Wednesday, October 11, 2023

Forever, Darling

Lucille Ball and Desi Arnaz made three feature films together. I already did posts on Too Many Girls and The Long, Long Trailer ages ago, but never got around to the third film, Forever, Darling. TCM ran that movie back in August when Lucille Ball was honored in Summer Under the Stars. Not having seen it before, I decided to record it so that I could do a post on it the next time it aired. That airing comes up tomorrow (October 12) at 12:30 PM, so I made a point of watching it off of my DVR so that I could do the post.

As in The Long, Long Trailer and like their TV show I Love Lucy which was still running at the time Forever, Darling was released, Lucy and Desi play a married couple, with a brief establishing scene at the beginning showing them getting married. This time, however, the couple are named Susan and Lorenzo, and Lorenzo is not a musician (although he does get a few chances to play the concertina and sing the movie's theme song). Lorenzo, instead, is a research scientist working for a chemical company trying to produce a new miracle insecticide that will make agriculture easier and benefit public health since mosquito-born diseases are a pain in the ass.

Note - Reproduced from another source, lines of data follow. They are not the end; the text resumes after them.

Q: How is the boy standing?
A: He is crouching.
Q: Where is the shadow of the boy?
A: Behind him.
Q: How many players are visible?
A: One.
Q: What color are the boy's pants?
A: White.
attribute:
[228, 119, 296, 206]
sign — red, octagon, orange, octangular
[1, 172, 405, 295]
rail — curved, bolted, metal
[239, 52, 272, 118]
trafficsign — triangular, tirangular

Time passes, however, and in the second brief scene, we see that the couple are hitting the marital doldrums well before the seven year itch. Part of it is that Lorenzo is spending so much time working on that insecticide that he doesn't have time for Susan. It's a chicken and egg question, though, because Lorenzo would tell you that he's sick of having to deal all the time with Susan's cousin Millie (Natalie Schafer) and her even bigger drip of a husband Henry. This leads to a big argument that will make you wonder whether the marriage is on the rocks.

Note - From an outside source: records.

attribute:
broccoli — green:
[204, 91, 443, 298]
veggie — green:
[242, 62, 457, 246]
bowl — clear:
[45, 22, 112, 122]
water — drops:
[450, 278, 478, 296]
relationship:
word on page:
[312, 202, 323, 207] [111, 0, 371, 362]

Except that Susan comes from a family in which one side has always had guardian angels, and the other side has always seen things that aren't really there. You just know that's going to come together, when a man comes from out of the blue, or really out of the glowing light. That man is Susan's guardian angel, who looks suspiciously like James Mason, partly because that's going to be a running joke, and partly because that's the sort of man Susan would like to have if she couldn't have Lorenzo. It's the guardian angel's job to get Susan to put things right between her and Lorenzo, although that's going to take some doing.

The first issue is that Susan has a hard time telling people what's going on, in no small part because nobody is really going to believe her and everybody is going to think she's going crazy. And she just knows that Lorenzo wouldn't understand. Never mind that the angel suggests to her that if Lorenzo had a similar guardian angel, that angel would look like Ava Gardner. And sure enough, Lorenzo tells Susan one morning that he's had a dream involving him and... Ava Gardner.

But the James Mason angel's suggestion to Susan is that the show some more interest in Lorenzo's life. He's trying to show that the insecticide really can work, and that will involve going out into the field for a real-life test of it, somewhere in the relative middle of nowhere (actually filmed in Yosemite National Park). Susan decides to follow along, and sure enough, like an episode of I Love Lucy, everything that can go wrong does.

Forever, Darling is, I'm sorry to say, the weakest of the three Lucy/Desi movies. I think that's partly because the script is wrong for them. After the success of The Long, Long Trailer, MGM wanted them to make more movies. But they didn't have a good script, and took something off the shelf that had been written several years earlier for some other screen team (I've seen references to William Powell and Myrna Loy as well as Spencer Tracy and Katharine Hepburn). Desi is all wrong as a research scientist, and Lucy is getting more into the shrill phase of her career. James Mason isn't given much to do, although I get the impression he was having fun doing broad parody.

All three of the Luci/Desi movies were put out on a box set together, but I'd definitely recommend the other two (especially The Long, Long Trailer) before this one.